As opposed to SPECT and optical imaging, it is not possible to accomplish multispectral imaging with PET, since all positron emitting isotopes emit two γ-rays of the same energy.
When comparing PET versus SPECT a couple of parameters can offer guidance: PET is best suited for small molecules and molecules with fast kinetics, PET has the highest sensitivity (pmoles vs nanomoles), PET tracers have lower specific acitivty, have shorter half-lives, are more difficult to synthesize and are more expensive and therefore less accessible. PET radiation dose is 10 fold higher than SPECT. SPECT suffers higher attenuation in larger species.

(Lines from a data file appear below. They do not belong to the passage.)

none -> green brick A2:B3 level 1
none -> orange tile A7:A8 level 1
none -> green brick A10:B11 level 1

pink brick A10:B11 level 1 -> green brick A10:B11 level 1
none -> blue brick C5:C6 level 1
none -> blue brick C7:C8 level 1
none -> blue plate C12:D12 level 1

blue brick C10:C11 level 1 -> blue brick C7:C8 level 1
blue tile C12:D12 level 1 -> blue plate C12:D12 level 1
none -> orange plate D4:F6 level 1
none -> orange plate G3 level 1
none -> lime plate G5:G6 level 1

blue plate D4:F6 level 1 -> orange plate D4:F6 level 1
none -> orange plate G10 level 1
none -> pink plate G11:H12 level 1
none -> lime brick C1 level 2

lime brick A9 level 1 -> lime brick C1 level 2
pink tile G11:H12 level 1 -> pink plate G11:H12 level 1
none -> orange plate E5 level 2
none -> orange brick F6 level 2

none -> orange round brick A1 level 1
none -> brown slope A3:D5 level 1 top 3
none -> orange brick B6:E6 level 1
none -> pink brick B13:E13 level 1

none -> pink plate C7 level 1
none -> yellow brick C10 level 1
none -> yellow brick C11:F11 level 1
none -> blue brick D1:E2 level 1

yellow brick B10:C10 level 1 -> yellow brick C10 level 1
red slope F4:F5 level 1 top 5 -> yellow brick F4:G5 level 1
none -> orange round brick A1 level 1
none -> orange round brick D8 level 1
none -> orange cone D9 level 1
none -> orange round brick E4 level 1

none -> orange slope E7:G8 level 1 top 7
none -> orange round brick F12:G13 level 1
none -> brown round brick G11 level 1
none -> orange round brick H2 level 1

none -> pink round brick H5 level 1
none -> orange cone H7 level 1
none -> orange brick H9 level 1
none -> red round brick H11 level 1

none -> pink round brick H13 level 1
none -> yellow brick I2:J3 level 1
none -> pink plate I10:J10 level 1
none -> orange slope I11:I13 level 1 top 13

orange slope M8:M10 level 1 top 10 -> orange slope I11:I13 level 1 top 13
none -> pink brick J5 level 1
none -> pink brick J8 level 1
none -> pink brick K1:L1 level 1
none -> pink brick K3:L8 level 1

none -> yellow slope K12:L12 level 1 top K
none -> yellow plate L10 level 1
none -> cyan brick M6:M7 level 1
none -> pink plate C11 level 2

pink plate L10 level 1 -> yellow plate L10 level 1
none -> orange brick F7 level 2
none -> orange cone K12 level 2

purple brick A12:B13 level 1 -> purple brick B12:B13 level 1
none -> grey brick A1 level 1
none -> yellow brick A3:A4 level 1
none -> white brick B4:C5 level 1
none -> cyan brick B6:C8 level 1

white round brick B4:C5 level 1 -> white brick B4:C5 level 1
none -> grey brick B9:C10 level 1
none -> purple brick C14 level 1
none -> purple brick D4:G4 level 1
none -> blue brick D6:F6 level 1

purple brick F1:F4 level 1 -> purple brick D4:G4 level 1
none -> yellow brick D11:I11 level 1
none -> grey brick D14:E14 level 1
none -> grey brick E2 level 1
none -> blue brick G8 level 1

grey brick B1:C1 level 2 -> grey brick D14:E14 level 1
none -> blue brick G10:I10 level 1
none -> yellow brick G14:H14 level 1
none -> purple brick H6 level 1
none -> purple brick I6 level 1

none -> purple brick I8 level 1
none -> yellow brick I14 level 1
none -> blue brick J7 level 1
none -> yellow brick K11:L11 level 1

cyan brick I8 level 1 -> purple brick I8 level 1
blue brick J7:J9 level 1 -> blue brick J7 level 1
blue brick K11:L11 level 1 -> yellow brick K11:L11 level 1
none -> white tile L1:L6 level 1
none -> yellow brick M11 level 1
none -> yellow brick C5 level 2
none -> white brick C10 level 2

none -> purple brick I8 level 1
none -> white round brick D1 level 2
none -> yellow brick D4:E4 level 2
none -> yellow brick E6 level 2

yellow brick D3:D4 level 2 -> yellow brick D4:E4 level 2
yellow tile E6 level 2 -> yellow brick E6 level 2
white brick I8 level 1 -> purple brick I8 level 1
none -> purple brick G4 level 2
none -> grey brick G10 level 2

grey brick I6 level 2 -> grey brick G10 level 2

Most recently, a couple of laboratories have described the phenomenon of Cerenkov light emission by positron emitting radioisotopes (Robertson et al., 2009; Liu et al., 2010) and the possibility to detect these photons with optical imaging instrumentation.
Multi-modality imaging:
No single imaging modality can address all biological questions. Multimodality imaging resolves this issue. A perfect example is the combination of molecular imaging modalities (Optical, SPECT, PET) with anatomical imaging modalities (CT, MRI). This co-registration method allows visualization of molecular information within an adequate anatomic framework. Imaging Systems can be integrated or side by side. Feducial markers and multimodality imaging beds can enhance co-registration. Trimodality fusion reporter gene constructs Fluc-mRFP-tTK encompass bioluminescence (BLI), fluorescence and SPECT/PET imaging (Cao et al., 2006). BLI has the highest sensitivity in mice and rats and BLI scanning should be used initially to monitor the animals while the metastases are below the detection thresholds of PET and CT. When BLI shows lesions that have reached the detection thresholds of PET or CT, combined PET/CT scans can then be used for detection. This methodology facilitates translation to the Clinic (Deroose et al., 2007).